With what means? Telling working people, and people in some of the poorest and most deprived communities across the land - many of whom and which are crying out for some sort of change, any sort of change - that Brexit will make their lives better. Will return money to hospitals. Shorten waiting lists. Free up school places. Well, it won't. It will do the opposite of that. Slower growth will mean less hospital care, fewer school places, longer waits for treatment. More cuts. More pain. That's not my opinion. It's not even almost every single reputable economist's opinion (though it's that, too). It's maths. It's reality.
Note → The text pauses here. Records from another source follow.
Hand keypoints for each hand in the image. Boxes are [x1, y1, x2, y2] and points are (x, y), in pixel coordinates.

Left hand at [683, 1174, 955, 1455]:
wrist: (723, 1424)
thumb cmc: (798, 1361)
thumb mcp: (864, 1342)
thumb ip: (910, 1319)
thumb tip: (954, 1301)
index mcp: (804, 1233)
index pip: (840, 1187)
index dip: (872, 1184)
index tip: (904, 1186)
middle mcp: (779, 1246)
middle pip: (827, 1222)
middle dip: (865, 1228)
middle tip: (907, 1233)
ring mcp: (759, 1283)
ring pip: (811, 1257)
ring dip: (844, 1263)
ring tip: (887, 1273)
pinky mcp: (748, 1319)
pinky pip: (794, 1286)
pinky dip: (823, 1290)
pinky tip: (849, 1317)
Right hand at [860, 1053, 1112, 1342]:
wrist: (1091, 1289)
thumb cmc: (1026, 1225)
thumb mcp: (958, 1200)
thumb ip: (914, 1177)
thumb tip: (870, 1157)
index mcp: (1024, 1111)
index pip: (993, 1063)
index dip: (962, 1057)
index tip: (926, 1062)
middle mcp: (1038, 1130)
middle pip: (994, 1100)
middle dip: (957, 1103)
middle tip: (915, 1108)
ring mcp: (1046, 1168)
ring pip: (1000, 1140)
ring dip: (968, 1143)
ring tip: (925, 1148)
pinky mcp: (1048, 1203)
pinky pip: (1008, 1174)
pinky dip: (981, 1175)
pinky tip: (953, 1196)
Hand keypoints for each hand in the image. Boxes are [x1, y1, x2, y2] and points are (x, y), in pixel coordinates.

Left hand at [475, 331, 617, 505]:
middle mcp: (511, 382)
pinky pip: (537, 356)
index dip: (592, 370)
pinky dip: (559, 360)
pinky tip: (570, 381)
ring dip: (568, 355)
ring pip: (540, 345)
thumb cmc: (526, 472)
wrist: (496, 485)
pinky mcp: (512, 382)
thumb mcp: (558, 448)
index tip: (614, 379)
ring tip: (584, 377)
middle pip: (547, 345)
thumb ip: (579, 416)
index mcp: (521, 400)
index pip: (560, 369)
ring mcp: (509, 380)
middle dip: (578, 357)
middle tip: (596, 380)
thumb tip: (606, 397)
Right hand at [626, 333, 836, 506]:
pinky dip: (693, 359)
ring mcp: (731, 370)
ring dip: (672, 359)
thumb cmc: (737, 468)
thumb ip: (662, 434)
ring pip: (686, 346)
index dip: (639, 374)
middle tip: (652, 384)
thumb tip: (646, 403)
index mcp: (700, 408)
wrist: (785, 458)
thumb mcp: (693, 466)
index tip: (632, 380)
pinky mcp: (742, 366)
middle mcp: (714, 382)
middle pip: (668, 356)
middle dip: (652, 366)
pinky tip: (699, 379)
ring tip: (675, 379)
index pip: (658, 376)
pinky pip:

And when those people realise they've been had? When Boris signs up to the European Economic Area and declares himself all in favour of the free movement of people, or Britain has to accept it for Single Market access anyway? When we take five to seven years to get out of the EU, while immigration peaks as people scramble to get into the UK job market? When things are worse, gritter, more painful? When things haven't changed, but got worse? Well, the whole dark anti-politics mood will turn up another notch. Britons, especially low-income Britons, will get poorer and even angrier while London and its elites walk off with even more globalised cash and Russian business than it has now. Maybe Mr Johnson and Mr Gove will blame 'Europeans'. Maybe they will blame 'immigrants'. Maybe that'll work. The truth will be this: the fraud that they are perpetrating against the British people, the plot against Britain, will have come to its bitter fruition. I hope they're used to being unpopular.

So we all have to respond to this wall of lies in our own way. We have to make a decision. An important one, and now one that isn't about the dry-as-dust institutional structures of the EU, about the pound in your pocket, farming subsidies, borders, barricades and tariffs, but about who we are and who we want to be. Are we really going to allow ourselves to be manipulated in this manner? To skulk away, run, hide? Are we truly destined to cower in the margins, to break our treaties, to dismay our friends, to abandon our allies in an ongoing but imperfect Union that needs us so much? To ignore the pleas of Denmark, Sweden, Hungary, the Czech Republic - our natural allies, and the necessary counterweights to Berlin and Paris in our common European home? Are we seriously going to threaten the existence of the United Kingdom, endanger peace in Northern Ireland, put up the barricades at Berwick and Carlisle, embolden our adversaries, walk out of the councils of our continent?

No. No, no, no. We are not. Not if we are British. Not if we are the people that I know, and not if this is the land that we all love.

This vote is not about Europe any more. It is about defending our shared public realm, defeating the mendacious untruths of those who seek to govern us, and defeating a coup that is going on, in all its arrogance and swaggering certitude, in broad daylight - gaming it all out in front of us as if we're not here. They think you are stupid, Mr Gove and Mr Johnson. They think that voters can't tell reality from fantasy. They think they can say anything, while maybe suggesting that perhaps Mr Farage goes a little bit too far sometimes. They can't, in fact, do this - or at least, not for long. Perhaps they will triumph on Thursday. But lasting relevance, decency, credibility, dignity and legacy? Oh, that? That will elude them for as long as they play these poundland games of chance with the future of Britain itself, dicing with hundreds of thousands of jobs, with people's pensions, savings and houses, just to suit themselves.

So: vote Remain on Thursday - for Britain's good, as much as Europe's. Good luck, and I will see you on the other side.